Наконец Майкл проснулся, помаргивая от солнца, чей диск клонился все ниже к западу, а лучи пробивались сквозь деревья, ложась бликами на голые ноги человека и придавая им сходство с ногами фавна.

– Ах, хорошо! Ужасно хорошо! – воскликнул он и протянул худые руки высоко над головой, а потом, сев, – в ту сторону, где открывался великолепный вид. Дворняга при этом возгласе подняла голову и застучала хвостом по земле. – А ты что делал? Неужели так и не сдвинулся с места за все это время?

Тим качнул головой.

– Я размышлял, – сказал он. Но сказал неточно – на самом деле он лишь все глубже погрязал в трясину недовольства собой, презрения к себе.

Имаи-сан, судя по всему, не обиделась на них за опоздание, хоть непременно обиделась бы, если б к обеду опоздали не Тим и Майкл, а Тим и Лора. Встретив гостя на первых порах враждебно, она теперь сама спрашивала каждый день, не нужно ли ему что-нибудь постирать и, забывая лишний раз вытереть пыль в хозяйской спальне – благо, что Лоры не было, – каждый день неукоснительно наводила блеск в комнате Майкла.

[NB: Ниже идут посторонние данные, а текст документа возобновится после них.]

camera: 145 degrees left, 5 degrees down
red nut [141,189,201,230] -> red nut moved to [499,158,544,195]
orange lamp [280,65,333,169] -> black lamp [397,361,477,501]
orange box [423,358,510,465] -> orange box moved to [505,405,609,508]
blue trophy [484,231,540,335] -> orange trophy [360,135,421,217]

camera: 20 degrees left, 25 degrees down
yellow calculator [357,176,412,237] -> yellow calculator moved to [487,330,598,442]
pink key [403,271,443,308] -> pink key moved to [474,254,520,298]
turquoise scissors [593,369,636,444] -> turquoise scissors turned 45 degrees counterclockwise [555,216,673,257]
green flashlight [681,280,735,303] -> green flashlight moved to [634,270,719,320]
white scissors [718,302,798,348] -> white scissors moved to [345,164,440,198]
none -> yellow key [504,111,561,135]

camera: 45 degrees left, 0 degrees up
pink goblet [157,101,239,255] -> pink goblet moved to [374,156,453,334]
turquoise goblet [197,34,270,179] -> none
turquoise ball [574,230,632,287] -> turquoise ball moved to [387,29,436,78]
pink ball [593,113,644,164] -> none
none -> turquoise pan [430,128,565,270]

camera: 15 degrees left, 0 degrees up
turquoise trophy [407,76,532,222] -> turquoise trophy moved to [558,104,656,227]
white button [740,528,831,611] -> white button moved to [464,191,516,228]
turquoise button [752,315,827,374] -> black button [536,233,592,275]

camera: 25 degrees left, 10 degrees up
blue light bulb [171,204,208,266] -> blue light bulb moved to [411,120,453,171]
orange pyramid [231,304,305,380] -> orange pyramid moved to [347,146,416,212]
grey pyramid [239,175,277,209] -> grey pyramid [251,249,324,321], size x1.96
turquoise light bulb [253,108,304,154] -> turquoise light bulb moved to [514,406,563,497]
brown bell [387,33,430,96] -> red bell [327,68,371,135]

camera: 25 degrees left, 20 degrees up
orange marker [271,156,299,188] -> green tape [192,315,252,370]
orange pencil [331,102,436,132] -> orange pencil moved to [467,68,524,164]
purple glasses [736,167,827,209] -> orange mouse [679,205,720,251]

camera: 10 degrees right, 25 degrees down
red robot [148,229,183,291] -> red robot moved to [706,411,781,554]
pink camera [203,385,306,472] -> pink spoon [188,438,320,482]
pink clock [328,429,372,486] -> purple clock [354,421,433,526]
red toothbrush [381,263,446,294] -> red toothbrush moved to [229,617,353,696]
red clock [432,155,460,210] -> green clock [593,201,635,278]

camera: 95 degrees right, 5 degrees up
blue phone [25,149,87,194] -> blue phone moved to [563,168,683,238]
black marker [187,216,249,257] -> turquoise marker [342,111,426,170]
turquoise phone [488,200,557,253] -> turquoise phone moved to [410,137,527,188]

После первого блюда Майкл закурил сигарету.

– Ты что, больше ничего есть не хочешь?

– Хочу, конечно. После эдакого похода я нагулял себе зверский аппетит. Но разве нельзя сперва подымить?

– Имаи-сан…

– Да не волнуйся ты, милый. Главное – не волнуйся! Имаи-сан вполне довольна.

И – что задело Тима больней, чем сама сигарета, – очевидно было, что это утверждение справедливо. Он услышал, как прислуга на кухне что-то напевает сама себе, прежде он такого за нею не замечал – голосок ее не без приятности выводил пятитонный мотив народной песенки, которую он неожиданно для себя откуда-то знал, только не помнил откуда.

Спустя немного Майкл бросил недокуренную сигарету за каминную решетку.

– Нельзя все время торопиться, – сказал он мягким, ласковым голосом, словно наставляя ребенка.

– У меня столько дел.

– Да, я знаю. Надо стараться брать на себя поменьше.

– Каким образом?

– Отбрыкивайся.

– Легко сказать. Невозможно сбрасывать с плеч нагрузки и обязанности с той же легкостью, с какой ты сбрасываешь с себя одежду.